* My article in BusinessWorld last October 24, 2019.
“The man of system… is apt to be very wise in his own conceit; and is often so enamoured with the supposed beauty of his own ideal plan of government, that he cannot suffer the smallest deviation from any part of it.”
— Adam Smith,
Theory of Moral Sentiments (1759), Part VI, Section II, Chap. II.
SINGAPORE — I came here to be one of the speakers in a forum on “Intellectual Property Rights and Economic Growth” organized by the Adam Smith Center, a new independent think tank headed by a young and dynamic leader Bryan Cheang. The event was held at the Singapore Management University (SMU) School of Law.
In my presentation on “Importance of Brands and Government Policy,” I used that quote from Adam Smith, the father of market economics, to highlight the fact that too much central planning and over-reaching regulations and prohibitions by governments are wrong, that they invite the law of unintended consequences.
The other speakers in the forum were Lorenzo Montanari of the Property Rights Alliance (PRA), Dr. Sary Levy-Carciente, author of the International Property Rights Index (IPRI) 2019, and Dr. Linda Low of the Singapore University of Social Sciences (SUSS) School of Business. Dr. Chandran Kukathas, Dean of the School of Social Sciences of SMU gave the welcome message.
Among the things that Dr. Low discussed in her presentation was their ageing population and the rise of migrant workers from neighbor Asia engaged in “3D” work — dirty, dangerous, demeaning — that the locals are not inclined to take.
Having an ageing population when the economy is already prosperous and developed would invite cultural and fiscal problems someday. Who will take care of the many old and retired people when their children and grandchildren are busy in work or school, like changing adult diapers — robots or migrant health workers?
I checked data for age dependency of young people — the higher the number, the better for a future “army” of workers and entrepreneurs and hence, for economic growth — and here is what I got. (See Table 1.)
True enough, in our hotel here, while the concierge staff are young Singaporeans and some Filipinos, many in the restaurant are locals looking to be in their 40s to 60s. The room cleaners are young migrants perhaps from Indonesia, India, and Bangladesh.
Past policies of high government intervention in family planning can backfire today or tomorrow. And this reminds me again of state-sponsored and taxpayers-funded population control measures under the controversial RH Law of the Philippines. If it was a good idea, it would not require legislation and rely on civil society voluntary funding (like Gawad Kalinga, Rotary Homes, Books for the Barrios, etc.) but because it was a bad idea, it needed legislation to coerce more taxpayers funding.
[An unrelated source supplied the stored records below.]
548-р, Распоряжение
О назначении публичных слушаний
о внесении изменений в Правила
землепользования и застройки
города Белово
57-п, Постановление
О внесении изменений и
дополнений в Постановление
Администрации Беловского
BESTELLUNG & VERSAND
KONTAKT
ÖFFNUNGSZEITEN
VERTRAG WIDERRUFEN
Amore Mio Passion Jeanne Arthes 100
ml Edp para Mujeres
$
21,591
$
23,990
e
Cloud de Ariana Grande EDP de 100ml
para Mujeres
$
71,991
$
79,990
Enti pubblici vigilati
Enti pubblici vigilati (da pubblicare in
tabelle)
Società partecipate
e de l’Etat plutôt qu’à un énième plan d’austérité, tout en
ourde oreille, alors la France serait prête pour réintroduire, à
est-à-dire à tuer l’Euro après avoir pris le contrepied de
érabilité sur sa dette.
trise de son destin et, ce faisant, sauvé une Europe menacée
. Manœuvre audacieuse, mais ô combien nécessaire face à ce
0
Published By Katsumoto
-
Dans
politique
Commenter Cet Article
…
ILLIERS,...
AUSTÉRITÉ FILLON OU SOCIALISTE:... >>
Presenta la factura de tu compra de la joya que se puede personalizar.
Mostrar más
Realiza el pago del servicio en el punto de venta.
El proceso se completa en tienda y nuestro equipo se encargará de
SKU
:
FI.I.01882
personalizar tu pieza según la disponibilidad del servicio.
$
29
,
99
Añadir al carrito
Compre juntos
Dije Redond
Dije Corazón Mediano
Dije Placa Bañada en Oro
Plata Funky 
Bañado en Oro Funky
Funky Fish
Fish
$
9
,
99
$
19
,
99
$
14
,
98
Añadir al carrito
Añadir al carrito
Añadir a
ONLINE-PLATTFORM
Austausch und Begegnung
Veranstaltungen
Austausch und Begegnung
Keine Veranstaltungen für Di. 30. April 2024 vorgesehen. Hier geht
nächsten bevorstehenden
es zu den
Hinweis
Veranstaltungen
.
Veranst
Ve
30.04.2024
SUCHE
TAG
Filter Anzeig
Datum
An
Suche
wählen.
One noticeable thing in highly developed economies like Singapore is the seeming absence of many informal enterprises that compete with the formal sector. Thus, the sidewalks are really wide and clean, with no ambulant vendors that spring up from anywhere and often impede the paths of pedestrians or cars.
One interesting bit of data I came across while I was scrolling the World Bank database is competition by unregistered firms (see Table 2). Hong Kong, Japan, South Korea, and Singapore have no data, so either they cannot get reliable data, or all firms there are registered.
And this further shows one result of too much business regulation by governments, especially by socialist ones like China, Vietnam, and Laos. India’s constitution also declares itself as socialist.
The Philippines’ three new laws — Ease of Doing Business (EODB), Anti-Red Tape, and One Person Corporation — would encourage more Philippine entrepreneurs to go formal while restricting the grubby hands of corrupt bureaucrats from prolonging the agony of business registration and renewal of permits to solicit extortion and bribes. Kudos to the Department of Trade and Industry and Secretary Ramon Lopez for leading these reforms.
We need more economic reforms like even lower personal and corporate income taxes. The ASEAN Economic Community has unleashed tax competition among member countries to attract more investors from the region and rest of the world.